** Exercise brief **
Select every line in the data that contains the word "como", matching its case exactly.

== Material provided ==

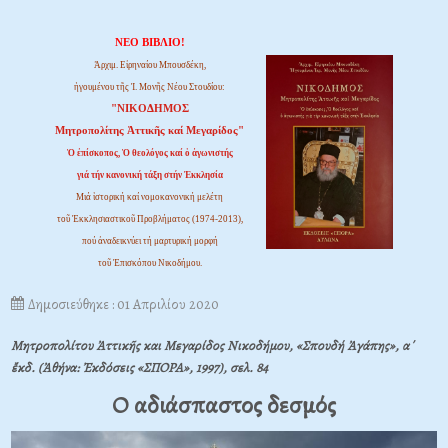
ΝΕΟ ΒΙΒΛΙΟ!
Ἀρχιμ. Εἰρηναίου Μπουσδέκη,
ἡγουμένου τῆς Ἱ. Μονῆς Νέου Στουδίου:
"ΝΙΚΟΔΗΜΟΣ
Μητροπολίτης Ἀττικῆς καί Μεγαρίδος"
Ὁ ἐπίσκοπος, Ὁ θεολόγος καί ὁ ἀγωνιστής
γιά τήν κανονική τάξη στήν Ἐκκλησία
Μιά ἱστορική καί νομοκανονική μελέτη
τοῦ Ἐκκλησιαστικοῦ Προβλήματος (1974-2013),
πού ἀναδεικνύει τή μαρτυρική μορφή
τοῦ Ἐπισκόπου Νικοδήμου.
Δημοσιεύθηκε : 01 Απριλίου 2020
Μητροπολίτου Ἀττικῆς και Μεγαρίδος Νικοδήμου, «Σπουδή Ἀγάπης», α΄
ἔκδ. (Ἀθήνα: Ἐκδόσεις «ΣΠΟΡΑ», 1997), σελ. 84
Ο αδιάσπαστος δεσμός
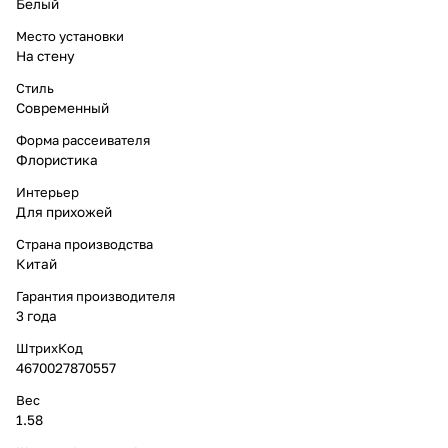
Белый
Место установки
На стену
Стиль
Современный
Форма рассеивателя
Флористика
Интерьер
Для прихожей
Страна производства
Китай
Гарантия производителя
3 года
ШтрихКод
4670027870557
Вес
1.58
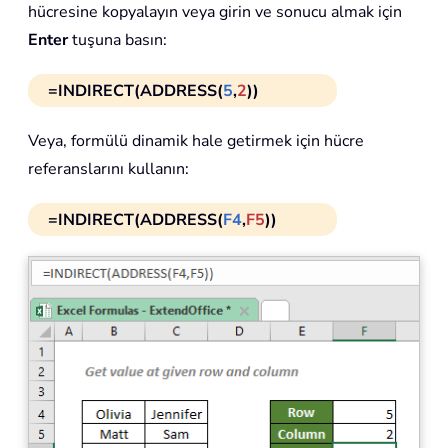
hücresine kopyalayın veya girin ve sonucu almak için
Enter
tuşuna basın:
=INDIRECT(ADDRESS(
5
,
2
))
Veya, formülü dinamik hale getirmek için hücre
referanslarını kullanın:
=INDIRECT(ADDRESS(
F4
,
F5
))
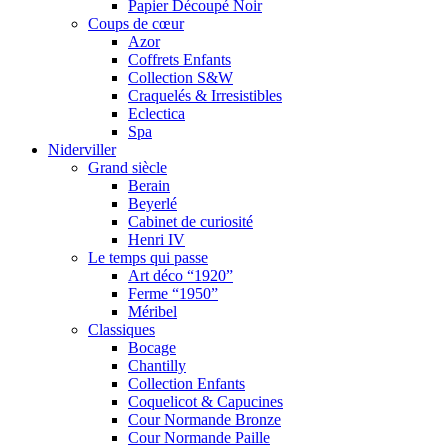
Papier Découpé Noir
Coups de cœur
Azor
Coffrets Enfants
Collection S&W
Craquelés & Irresistibles
Eclectica
Spa
Niderviller
Grand siècle
Berain
Beyerlé
Cabinet de curiosité
Henri IV
Le temps qui passe
Art déco “1920”
Ferme “1950”
Méribel
Classiques
Bocage
Chantilly
Collection Enfants
Coquelicot & Capucines
Cour Normande Bronze
Cour Normande Paille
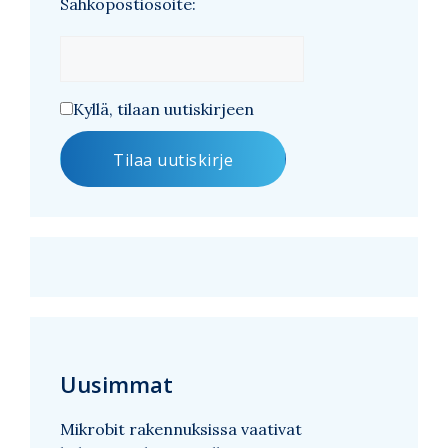
Sähköpostiosoite:
Kyllä, tilaan uutiskirjeen
Uusimmat
Mikrobit rakennuksissa vaativat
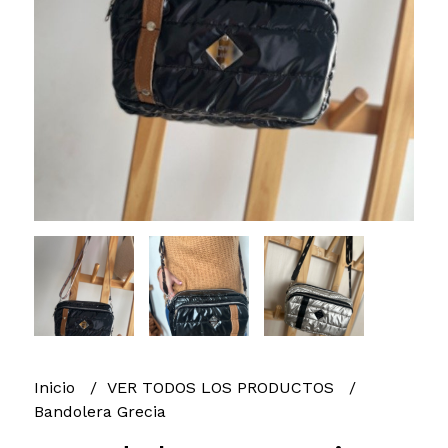
Inicio
VER TODOS LOS PRODUCTOS
Bandolera Grecia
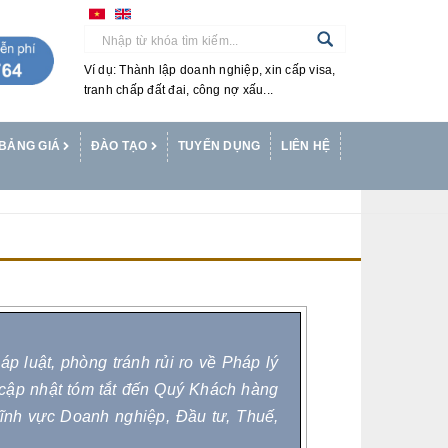
Ví dụ: Thành lập doanh nghiệp, xin cấp visa,
tranh chấp đất đai, công nợ xấu...
BẢNG GIÁ
ĐÀO TẠO
TUYỂN DỤNG
LIÊN HỆ
 luật, phòng tránh rủi ro về Pháp lý
 cập nhật tóm tắt đến Quý Khách hàng
lĩnh vực Doanh nghiệp, Đầu tư, Thuế,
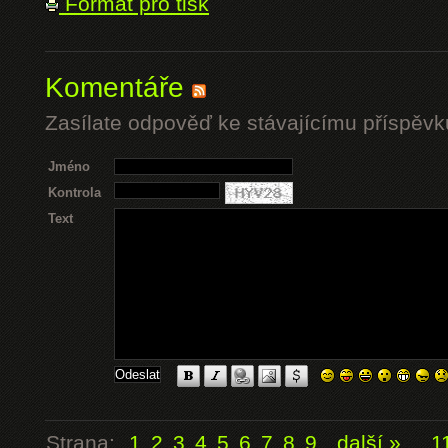
Formát pro tisk
Komentáře
Zasílate odpověď ke stávajícímu příspěvk
Jméno
Kontrola
Text
Strana:
1
2
3
4
5
6
7
8
9
další »
...
1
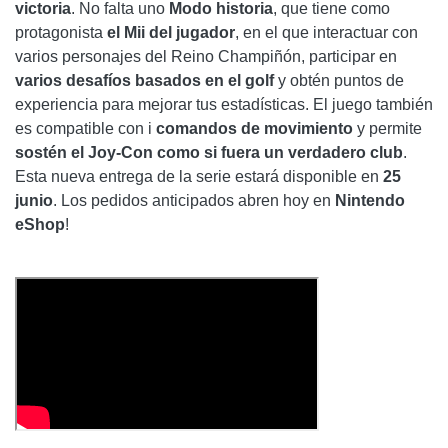
victoria
. No falta uno
Modo historia
, que tiene como
protagonista
el Mii del jugador
, en el que interactuar con
varios personajes del Reino Champiñón, participar en
varios desafíos basados ​​en el golf
y obtén puntos de
experiencia para mejorar tus estadísticas. El juego también
es compatible con i
comandos de movimiento
y permite
sostén el Joy-Con como si fuera un verdadero club
.
Esta nueva entrega de la serie estará disponible en
25
junio
. Los pedidos anticipados abren hoy en
Nintendo
eShop
!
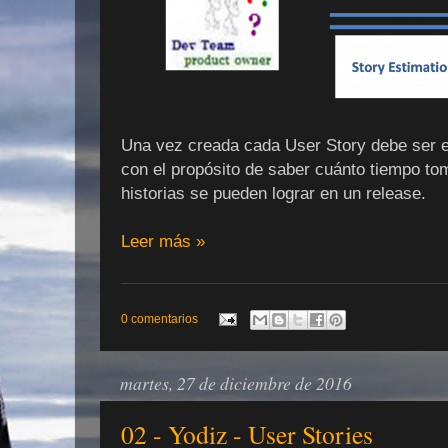
Una vez creada cada User Story debe ser e
con el propósito de saber cuánto tiempo to
historias se pueden lograr en un release.
Leer más »
0 comentarios
martes, 27 de diciembre de 2016
02 - Yodiz - User Stories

===

** Answer space **
, que tiene como
sostén el Joy-Con como si fuera un verdadero club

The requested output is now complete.